**ENTRIES PROVIDED**

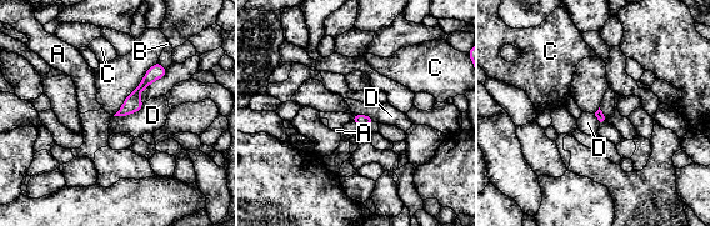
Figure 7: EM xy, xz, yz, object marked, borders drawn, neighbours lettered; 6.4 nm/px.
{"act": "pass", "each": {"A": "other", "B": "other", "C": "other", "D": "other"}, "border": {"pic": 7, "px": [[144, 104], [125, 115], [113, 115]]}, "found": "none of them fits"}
* * *
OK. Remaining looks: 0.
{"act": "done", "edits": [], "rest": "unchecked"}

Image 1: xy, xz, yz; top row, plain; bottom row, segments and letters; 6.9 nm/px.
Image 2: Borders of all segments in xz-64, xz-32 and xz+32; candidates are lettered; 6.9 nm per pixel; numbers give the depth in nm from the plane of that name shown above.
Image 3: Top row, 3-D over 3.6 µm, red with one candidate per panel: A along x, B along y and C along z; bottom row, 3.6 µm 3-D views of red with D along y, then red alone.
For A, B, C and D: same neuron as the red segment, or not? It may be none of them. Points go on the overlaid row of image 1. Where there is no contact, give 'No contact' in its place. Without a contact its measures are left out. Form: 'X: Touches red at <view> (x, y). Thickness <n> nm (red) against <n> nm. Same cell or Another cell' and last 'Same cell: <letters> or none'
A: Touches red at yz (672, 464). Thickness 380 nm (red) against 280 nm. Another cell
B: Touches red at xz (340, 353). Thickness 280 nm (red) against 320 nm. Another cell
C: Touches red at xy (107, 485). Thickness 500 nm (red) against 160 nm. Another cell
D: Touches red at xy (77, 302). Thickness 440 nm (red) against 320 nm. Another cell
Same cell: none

**EXERCISE GOAL**
Only lines with the string "segments" are wanted; please find each one in the listing and copy it.

**REPLY TO THE TASK**
Image 1: xy, xz, yz; top row, plain; bottom row, segments and letters; 6.9 nm/px.
Image 2: Borders of all segments in xz-64, xz-32 and xz+32; candidates are lettered; 6.9 nm per pixel; numbers give the depth in nm from the plane of that name shown above.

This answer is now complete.